Alexander R. Coupe

Assessing the evidence for contact-induced grammaticalization in South Asia
Alexander R. Coupe
Nanyang Technological University, Singapore

Since Emeneau’s seminal 1956 paper and subsequent work by Masica (1976), the subcontinent of South Asia has been recognized as a linguistic area in which particular linguistic features have diffused across the genetic boundaries of unrelated languages as a consequence of longstanding multilingualism. Emeneau (1956: 16) defines a linguistic area as ‘an area which includes languages belonging to more than one family but showing traits in common which are found not to belong to the other members of (at least) one of the families’. Heine & Kuteva (2005) recognize three types of linguistic area: (1) those established by the presence of a shared set of linguistic features; (2) those in which the languages share a high degree of mutual intertranslatability; and (3), those that share the same processes of grammaticalization (and thus form a grammaticalization area). As they note, these are not mutually exclusive, and the features of all three types may be present in the one linguistic area.
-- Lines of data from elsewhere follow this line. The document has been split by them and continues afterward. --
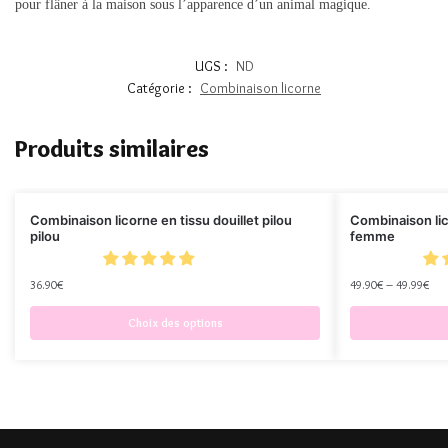
pour flâner à la maison sous l’apparence d’un animal magique.
UGS :
ND
Catégorie :
Combinaison licorne
Produits similaires
Combinaison licorne en tissu douillet pilou
Combinaison lic
pilou
femme
36.90
€
49.90
€
–
49.99
€
Choix des options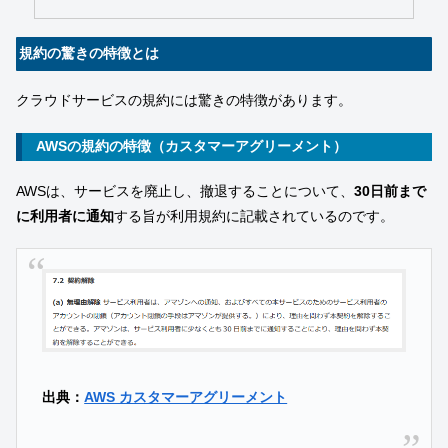
規約の驚きの特徴とは
クラウドサービスの規約には驚きの特徴があります。
AWSの規約の特徴（カスタマーアグリーメント）
AWSは、サービスを廃止し、撤退することについて、
30日前まで
に利用者に通知
する旨が利用規約に記載されているのです。
出典：
AWS カスタマーアグリーメント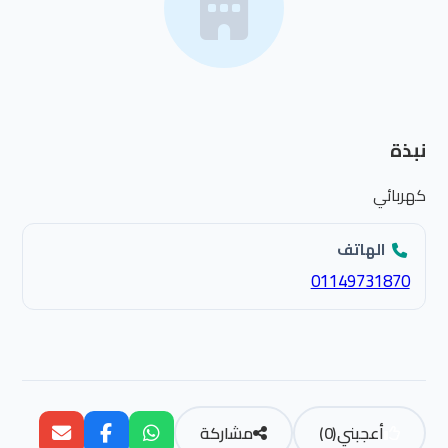
نبذة
كهربائي
الهاتف
01149731870
أعجبني
(
0
)
مشاركة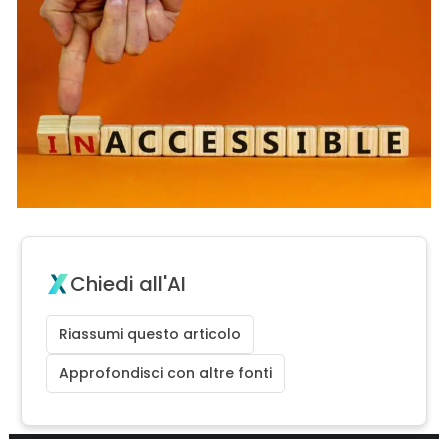
Chiedi all'AI
Riassumi questo articolo
Approfondisci con altre fonti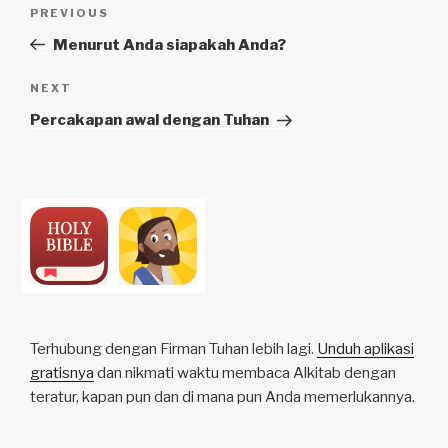
Navigasi
Previous
PREVIOUS
pos
Post
Menurut Anda siapakah Anda?
Next
NEXT
Post
Percakapan awal dengan Tuhan
Terhubung dengan Firman Tuhan lebih lagi.
Unduh aplikasi
gratisnya
dan nikmati waktu membaca Alkitab dengan
teratur, kapan pun dan di mana pun Anda memerlukannya.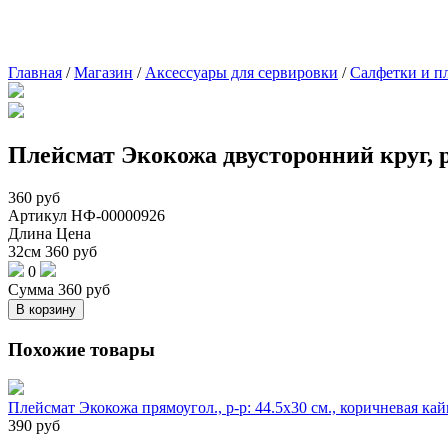
Главная
/
Магазин
/
Аксессуары для сервировки
/
Cалфетки и п
Плейсмат Экокожа двусторонний круг, р
360
руб
Артикул
НФ-00000926
Длина
Цена
32см
360
руб
0
Сумма
360
руб
В корзину
Похожие товары
Плейсмат Экокожа прямоугол., р-р: 44.5х30 см., коричневая ка
390
руб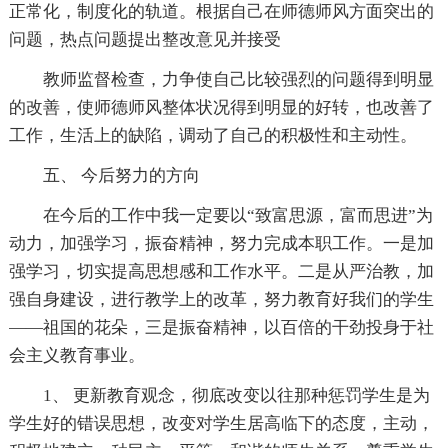
正常化，制度化的轨道。根据自己在师德师风方面突出的
问题，热点问题提出整改意见并接受
教师监督检查，力争使自己比较强烈的问题得到明显
的改善，使师德师风整体状况得到明显的好转，也改善了
工作，生活上的缺陷，调动了自己的积极性和主动性。
五、 今后努力的方向
在今后的工作中我一定要以“致富思源，富而思进”为
动力，加强学习，振奋精神，努力完成本职工作。一是加
强学习，切实提高思想感和工作水平。二是从严治教，加
强自身建设，进行教学上的改革，努力教育好我们的学生
——祖国的花朵，三是振奋精神，以百倍的干劲投身于社
会主义教育事业。
1、 更新教育观念，彻底改变以往那种惩罚学生是为
学生好的错误思想，改变对学生居高临下的态度，主动，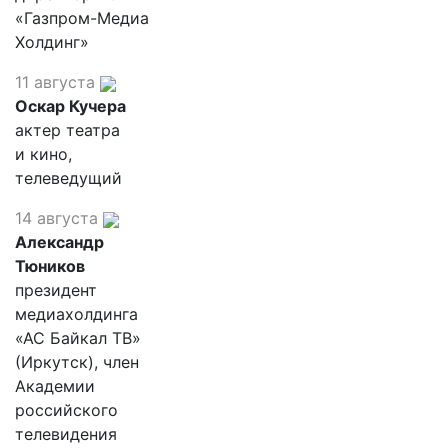
«Газпром-Медиа
Холдинг»
11 августа
Оскар Кучера
актер театра
и кино,
телеведущий
14 августа
Александр
Тюников
президент
медиахолдинга
«АС Байкал ТВ»
(Иркутск), член
Академии
российского
телевидения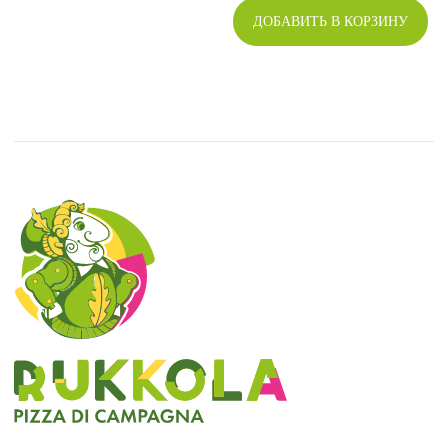
ДОБАВИТЬ В КОРЗИНУ
МЕНЮ
Пицца
Паста и равиоли
Салаты и закуски
Горячее и супы
Десерты и напитки
Детское
ИНФОРМАЦИЯ
Доставка и оплата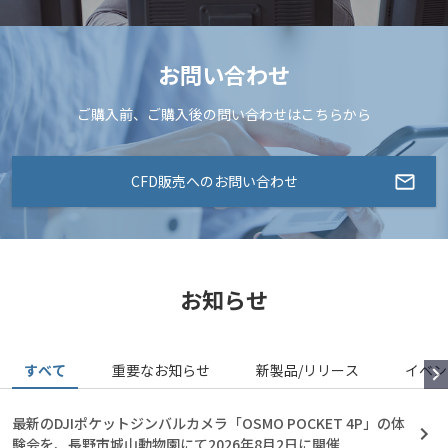
お問い合わせ
ご購入前、ご購入後の問い合わせはこちらから
CFD販売へのお問い合わせ
お知らせ
すべて
重要なお知らせ
新製品/リリース
イベン
最新のDJIポケットジンバルカメラ「OSMO POCKET 4P」の体
験会を、長野市城山動物園にて2026年8月2日に開催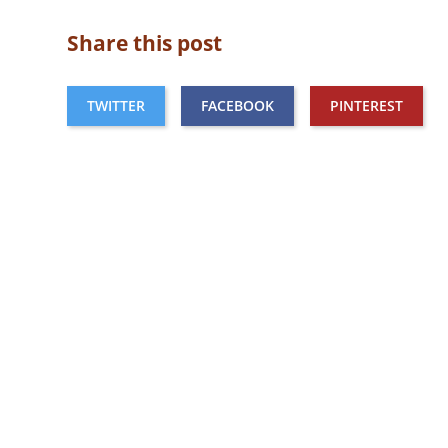
Share this post
TWITTER
FACEBOOK
PINTEREST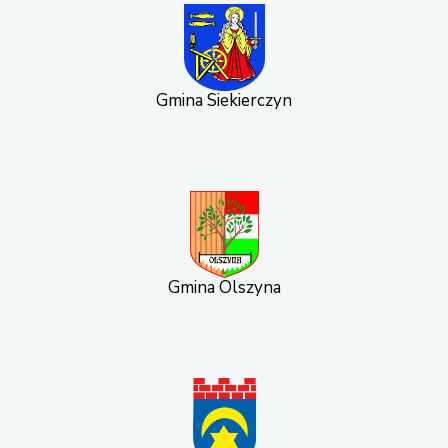
Gmina Siekierczyn
Gmina Olszyna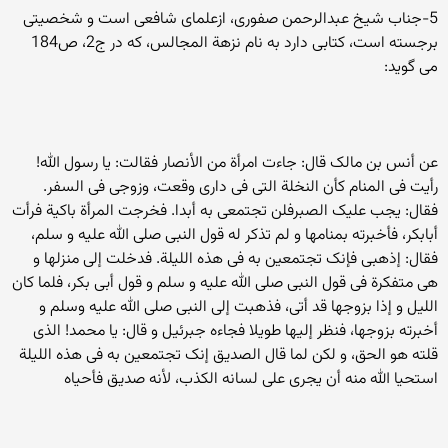
5-جناب شیخ عبدالرحمن صفوری، ازعلمای شافعی است و شخصیتی
برجسته است، کتابی دارد به نام نزهة المجالس، که در ج2، ص184
می گوید:
عن أنس بن مالک قال: جاءت امرأة من الأنصار فقالت: یا رسول الله!
رأیت فی المنام کأن النخلة التی فی داری وقعت، وزوجی فی السفر.
فقال: یجب علیک الصبرفلن تجتمعی به أبدا. فخرجت المرأة باکیة فرأت
أبابکر، فأخبرته بمنامها و لم تذکر له قول النبی صلى الله علیه و سلم،
فقال: إذهبی فإنک تجتمعین به فی هذه اللیلة. فدخلت إلى منزلها و
هی متفکرة فی قول النبی صلى الله علیه و سلم و قول أبی بکر، فلما کان
اللیل و إذا بزوجها قد أتى، فذهبت إلى النبی صلى الله علیه وسلم و
أخبرته بزوجها، فنظر إلیها طویلا فجاءه جبرئیل و قال: یا محمد! الذی
قلته هو الحق، و لکن لما قال الصدیق إنک تجتمعین به فی هذه اللیلة
استحیا الله منه أن یجری على لسانه الکذب، لأنه صدیق فأحیاه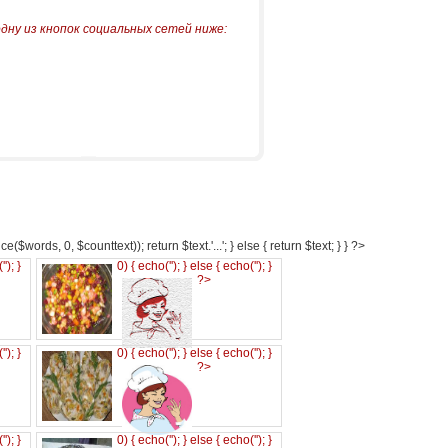
одну из кнопок социальных сетей ниже:
e($words, 0, $counttext)); return $text.'...'; } else { return $text; } } ?>
('
'); }
0) { echo('
'); } else { echo('
'); }
?>
('
'); }
0) { echo('
'); } else { echo('
'); }
?>
('
'); }
0) { echo('
'); } else { echo('
'); }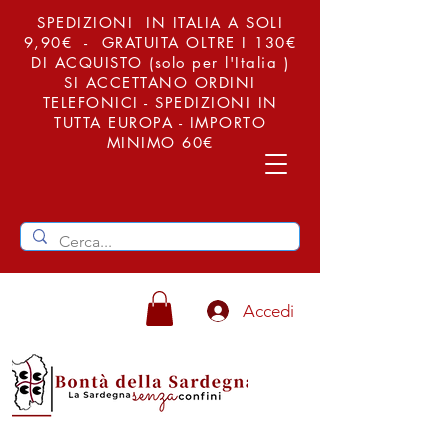
SPEDIZIONI IN ITALIA A SOLI
9,90€ - GRATUITA OLTRE I 130€
DI ACQUISTO (solo per l'Italia )
SI ACCETTANO ORDINI
TELEFONICI - SPEDIZIONI IN
TUTTA EUROPA - IMPORTO
MINIMO 60€
Accedi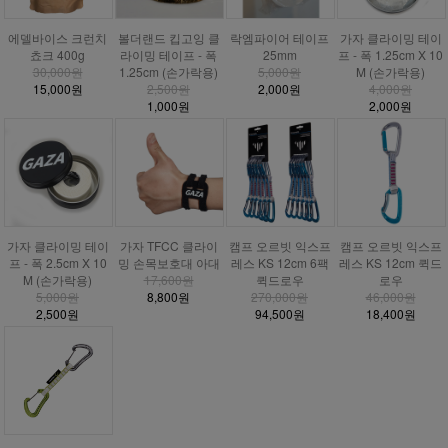
에델바이스 크런치
볼더랜드 킵고잉 클
락엠파이어 테이프
가자 클라이밍 테이
쵸크 400g
라이밍 테이프 - 폭
25mm
프 - 폭 1.25cm X 10
30,000원
1.25cm (손가락용)
5,000원
M (손가락용)
15,000원
2,500원
2,000원
4,000원
1,000원
2,000원
가자 클라이밍 테이
가자 TFCC 클라이
캠프 오르빗 익스프
캠프 오르빗 익스프
프 - 폭 2.5cm X 10
밍 손목보호대 아대
레스 KS 12cm 6팩
레스 KS 12cm 퀵드
M (손가락용)
17,600원
퀵드로우
로우
5,000원
8,800원
270,000원
46,000원
2,500원
94,500원
18,400원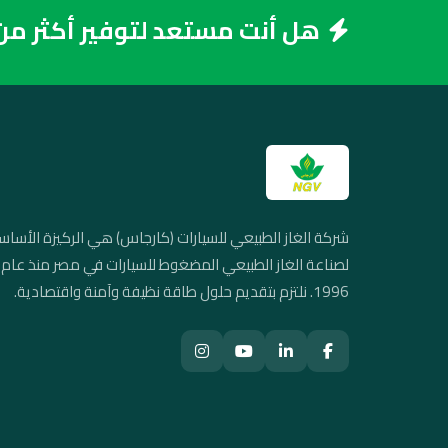
هل أنت مستعد لتوفير أكثر من 50% من تكلفة الوقود
شركة الغاز الطبيعي للسيارات (كارجاس) هي الركيزة الأساس
لصناعة الغاز الطبيعي المضغوط للسيارات في مصر منذ عام
1996. نلتزم بتقديم حلول طاقة نظيفة وآمنة واقتصادية.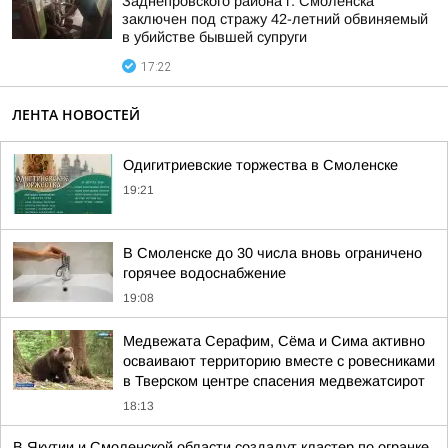
Заднепровского района г. Смоленска
заключен под стражу 42-летний обвиняемый
в убийстве бывшей супруги
17:22
ЛЕНТА НОВОСТЕЙ
Одигитриевские торжества в Смоленске
19:21
В Смоленске до 30 числа вновь ограничено
горячее водоснабжение
19:08
Медвежата Серафим, Сёма и Сима активно
осваивают территорию вместе с ровесниками
в Тверском центре спасения медвежатсирот
18:13
В Якутии и Смоленской области создадут кластер по огранке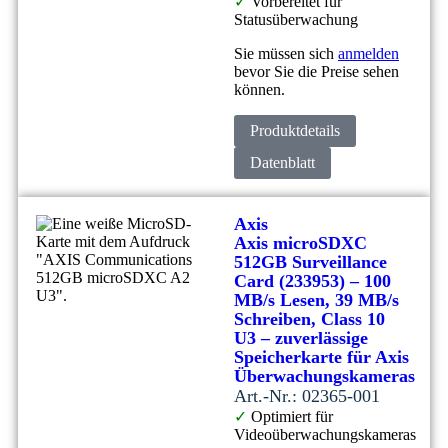
✓
Vorbereitet für
Statusüberwachung
Sie müssen sich
anmelden
bevor Sie die Preise sehen
können.
Produktdetails
Datenblatt
Axis
Axis microSDXC
512GB Surveillance
Card (233953) – 100
MB/s Lesen, 39 MB/s
Schreiben, Class 10
U3 – zuverlässige
Speicherkarte für Axis
Überwachungskameras
Art.-Nr.: 02365-001
✓
Optimiert für
Videoüberwachungskameras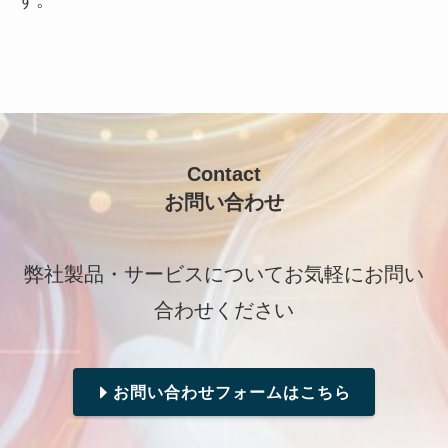
す。
Contact
お問い合わせ
弊社製品・サービスについてお気軽にお問い
合わせください
お問い合わせフォームはこちら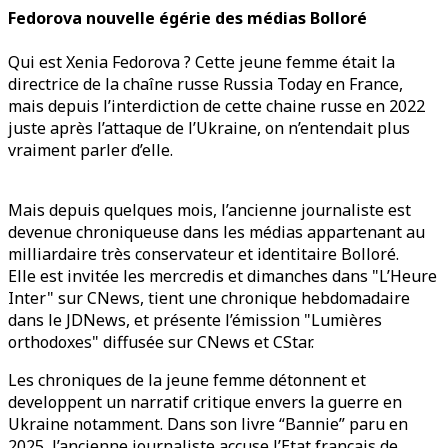
Fedorova nouvelle égérie des médias Bolloré
Qui est Xenia Fedorova ? Cette jeune femme était la
directrice de la chaîne russe Russia Today en France,
mais depuis l’interdiction de cette chaine russe en 2022
juste après l’attaque de l’Ukraine, on n’entendait plus
vraiment parler d’elle.
Mais depuis quelques mois, l’ancienne journaliste est
devenue chroniqueuse dans les médias appartenant au
milliardaire très conservateur et identitaire Bolloré.
Elle est invitée les mercredis et dimanches dans "L’Heure
Inter" sur CNews, tient une chronique hebdomadaire
dans le JDNews, et présente l’émission "Lumières
orthodoxes" diffusée sur CNews et CStar.
Les chroniques de la jeune femme détonnent et
developpent un narratif critique envers la guerre en
Ukraine notamment. Dans son livre “Bannie” paru en
2025, l’ancienne journaliste accuse l’Etat français de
While it is has been clearly demonstrated that South Asian languages in sustained contact can undergo a remarkable convergence in structure, as amply illustrated by the celebrated example of multilingual Kupwar village (Gumperz & Wilson 1971), the possibility of grammaticalization patterns being replicated in genetically unrelated South Asian languages is yet to be investigated in sufficient detail. This paper considers the evidence for the diffusion of conceptual schemas in Austroasiatic, Dravidian, Indo-Aryan and Tibeto-Burman languages in contact. Topics to be addressed include the grammaticalization of relational morphology, conative modality markers, causative markers and relative-correlative constructions, and the extent to which these patterns may have been replicated as a result of longstanding language contact.

Selected references
Emeneau, Murray B. 1956. India as a linguistic area. Language 32(1): 3–16.
Gumperz, John J. & Robert Wilson. 1971. Convergence and creolization: A case from the Indo-Aryan/Dravidian border in India. In Hymes, Dell (ed.) Pidginization and creolization of languages: Proceedings of a conference held at the University of the West Indies, Mona, Jamaica, April 1968, 151–167. Cambridge: Cambridge University Press.
Heine, Bernd & Tania Kuteva. 2005. Language contact and grammatical change. Cambridge: Cambridge University Press.
Masica, Colin P. 1976. Defining a linguistic area. Chicago, London: University of Chicago Press.